I worked in restaurants for many years. Stereotypes exist
for a reason
One particularly curious thing to note: People that can afford to leave really big tips (for great service) typically don't. Lower/middle class people can and will often tip beyond their means.
07/28/2011 01:30 PMI usually just tip to the nearest dollar amount (also depending on the cost of the meal I might add 1 or 2 dollars)
Posted by House
You should not set foot into a place with waitstaff deemed tip-worthy without the expectation of tipping at least the standard 15% for mediocre service. I would literally give your your measly tip back and ask for your girlfriends phone number right in front of you.
Having served for a couple of years, my standard tip is 20%. If you did a great job (and I mean a really great job) I tip 30%, unless the bill is ridiculously small--around $1-5--inwhich case I tip a flat amount that could be 100-500% of the bill. I don't tip less than 20% very often, but if I do it's because the server was rude or openly expressed their distain for their job.

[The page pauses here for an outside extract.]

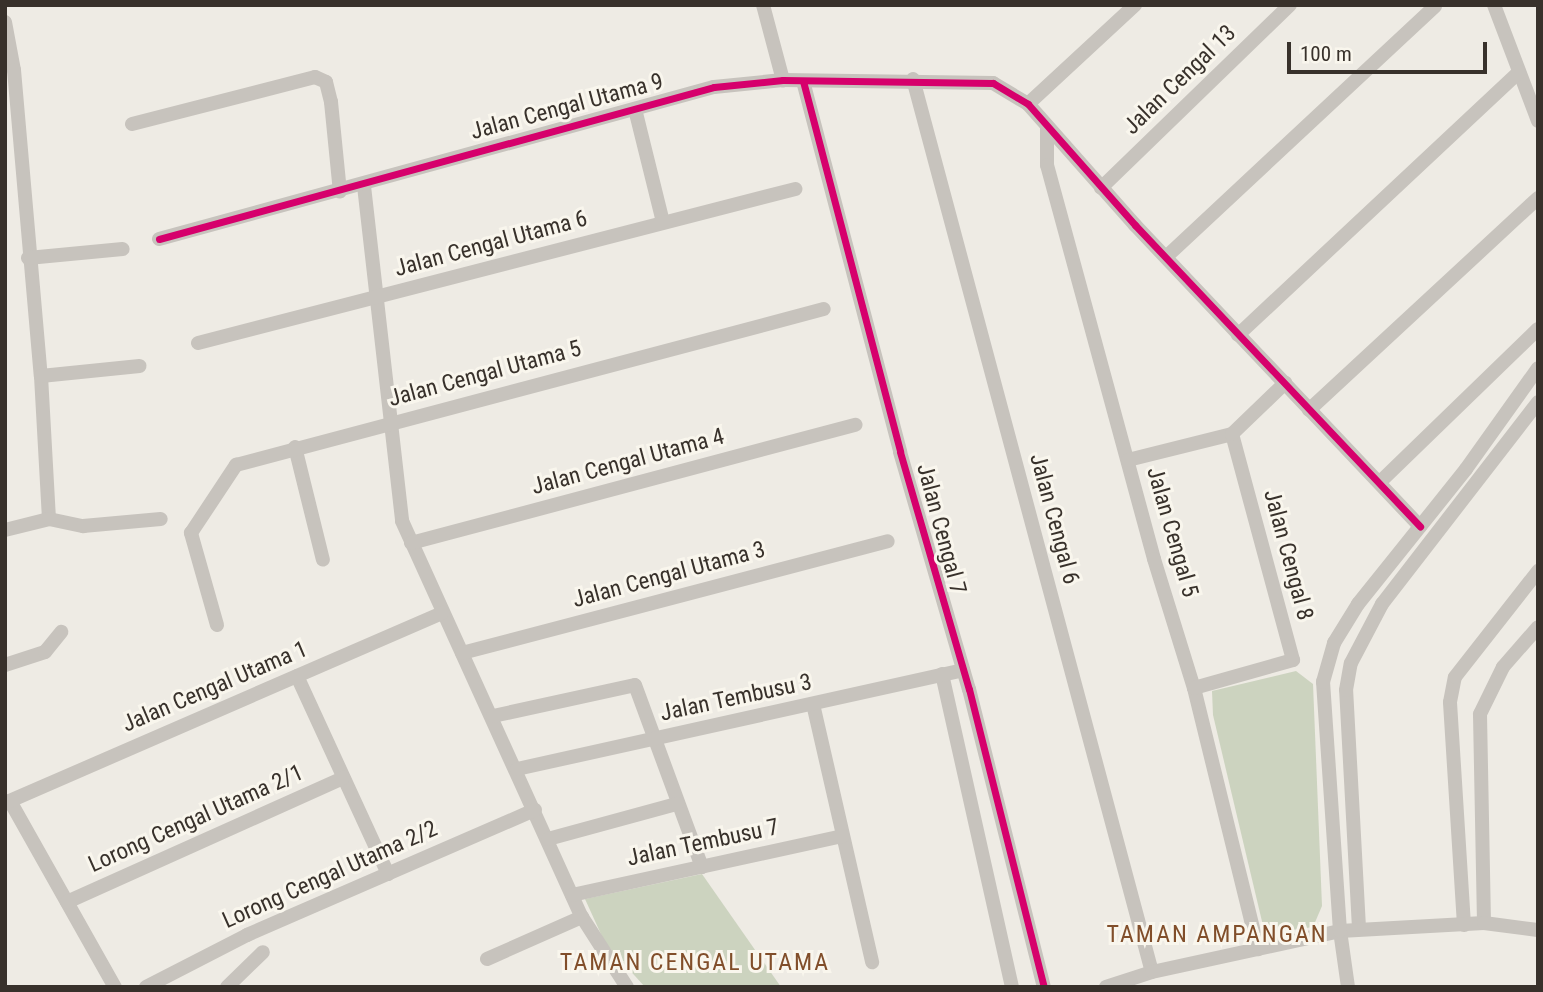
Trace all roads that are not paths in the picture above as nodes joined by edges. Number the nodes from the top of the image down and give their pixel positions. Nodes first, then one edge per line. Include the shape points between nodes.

As a note, common prejudices in the service industry are that certain minority groups (based on age, religion, or race) don't tip well. In my experience, this simply doesn't bear out. The tips you will receive will, for the most part, seem to be completely random and unrelated to either the customer's demographic or your quality of service. For instance, I've given terrible service to some people and been given great tips, and have given wonderful service to others and gotten stiffed.
It's all a crap shoot, and how you do your job has little to do with what you will earn from any given table (provided you are competent). Just be nice and try to forget that you're serving. It makes the job a lot less stressful.
You are very insightful. However, after many years in the industry I am very rarely surprised by a great tip or a bad one. There are many ways to tell if your customers are decent folks or cheap gutter slime. During my years in the service industry, I devoted most of my time to sizing people up, based on mannerisms and body language, etc. Call me judgmental, but in an industry based on voluntary tipping it doesn't pay to waste time on people that simply aren't worth it.
Wrapping up: Whether customer or server - treat people with a basic modicum of respect.
Pro-tip: Don't mess with people that handle your food.
And, when I eat out the tip starts at 20% and goes up or down from there.